I've known some friends who when they pray, they call God "Daddy or dad".
I think they're weird.
God as King I get.
God as Creator I can get behind.
God as Savior, spot on.
God the Master makes sense.
Even God as a universal Father, I can endorse.
But my dad? That's weird.
There's probably a couple reasons...
First, maybe a bit of a disconnect with my dad. My dad was a good dad. But just like every other dad, he had imperfections. He was flawed. And there were some things that disappointed me.
So to make the leap from my dad to God as my dad has some ground to cover.
Maybe you can relate. All the hope that your dad would provide security and safety and comfort and love and complete attentiveness and protection and nurture and joy and satisfaction and etc. etc. etc. And the reality is that your dad didn't meet all those expectations all the time.
And in some cases, not only did he fail to provide perfect safety, but he actively did the opposite, causing harm and pain. And to leap to understanding God as dad is further than you could ever jump.
Second, I feel like the personal, intimate reference to God as my dad is sacrilegious and takes away from the Divine sovereignty of God.
The king of kings, lord of lords, God of nations, God of angelic armies, God my shield, Author and Perfector, Alpha and Omega...and daddy?
I've been walking through the gospel of Luke and my heart is changing.
Jesus' first words in Luke (which we presume are an important message from the author)?
"Didn't you know I had to be in MY FATHER'S house?"
A 12 year old boy making a declarative statement to Mary and Joseph about his unique positioning as the son of God. THE father would have been acceptable. OUR father, indicating a universal parent could have been received. But Jesus says "MY FATHER". He is making it clear from the outset that this IS intimate and this IS personal.
In fact, 18 times in Luke alone, Jesus refers to God as Father, far and away more than any other name or reference.
And when Jesus begins his public ministry? What happens? He is baptized and hasn't done anything and the heavens open, and the voice of God says, "This is my son, whom I love, with whom I am well pleased."
Sonship. Prior to any act of obedience. Prior to any ministry accomplished. God the Father says "Look at my son. Isn't he great?"
And something is stirring in me.
What if rejecting God as my dad is rejecting the essence of the Gospel?
What if God is whispering that my desire for my dad to be safety and security and protection and joy and comfort and love and satisfaction is not a bad desire...it's just misplaced.
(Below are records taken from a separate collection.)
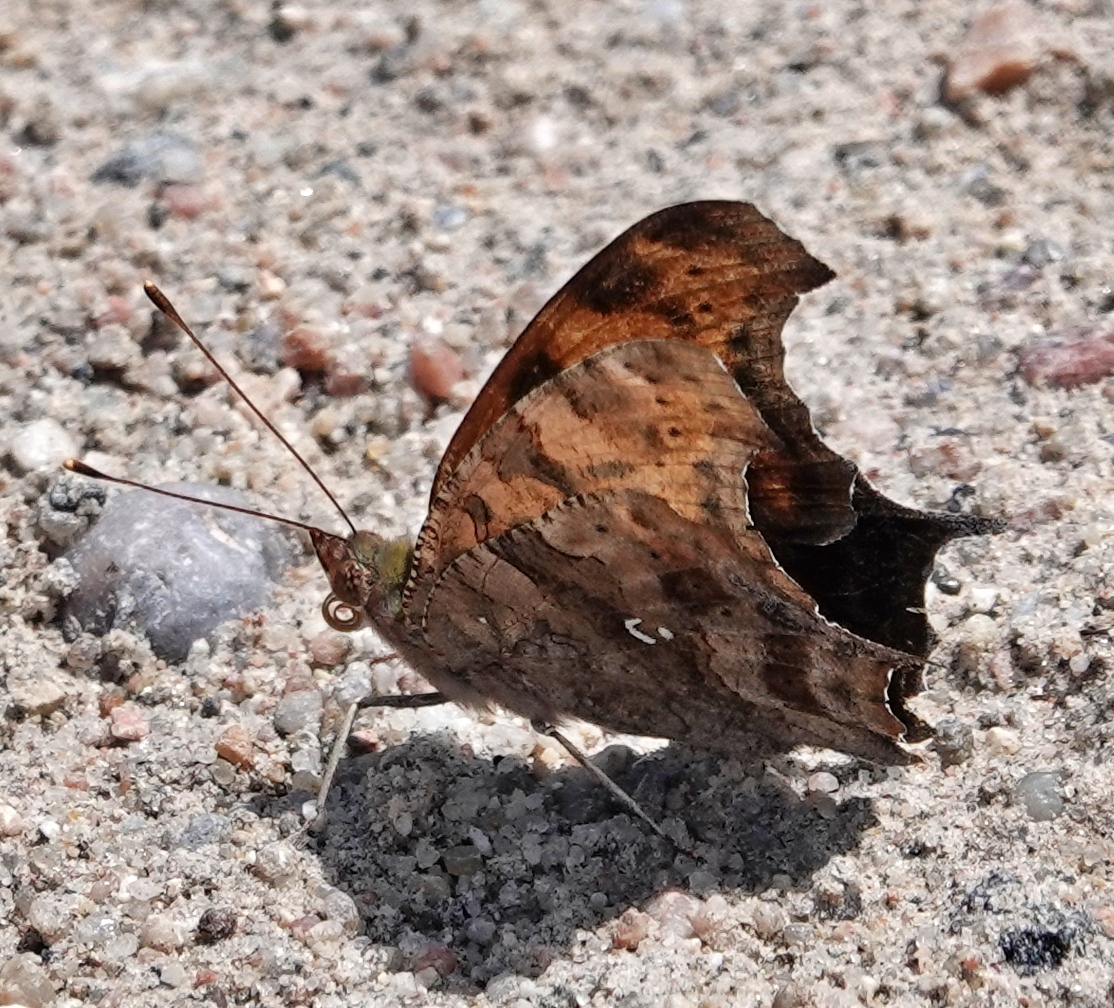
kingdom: Animalia
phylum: Arthropoda
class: Insecta
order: Lepidoptera
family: Nymphalidae
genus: Polygonia
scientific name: Polygonia interrogationis
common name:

Of course my dad couldn't live up to that standard. Nor will I live up to that for Chaia. I will crumble under the weight of such lofty expectations. But what if God wants me to know that I can indeed find security and safety and protection and joy and comfort and love and satisfaction IN HIM?
Chaia can be a frustrating kid...defiant...pesky...just like any three year old. But she is my kid. And the fondness I have for her in my heart is deeper than her disobedience. My love and affection for her go further than my frustration.
She's my kid. And I am proud of her. I am pleased with her. I delight in her. I genuinely enjoy her. (Sometimes despite her!)
And lately it's as if God is saying...
Maybe, God as my dad isn't so weird after all.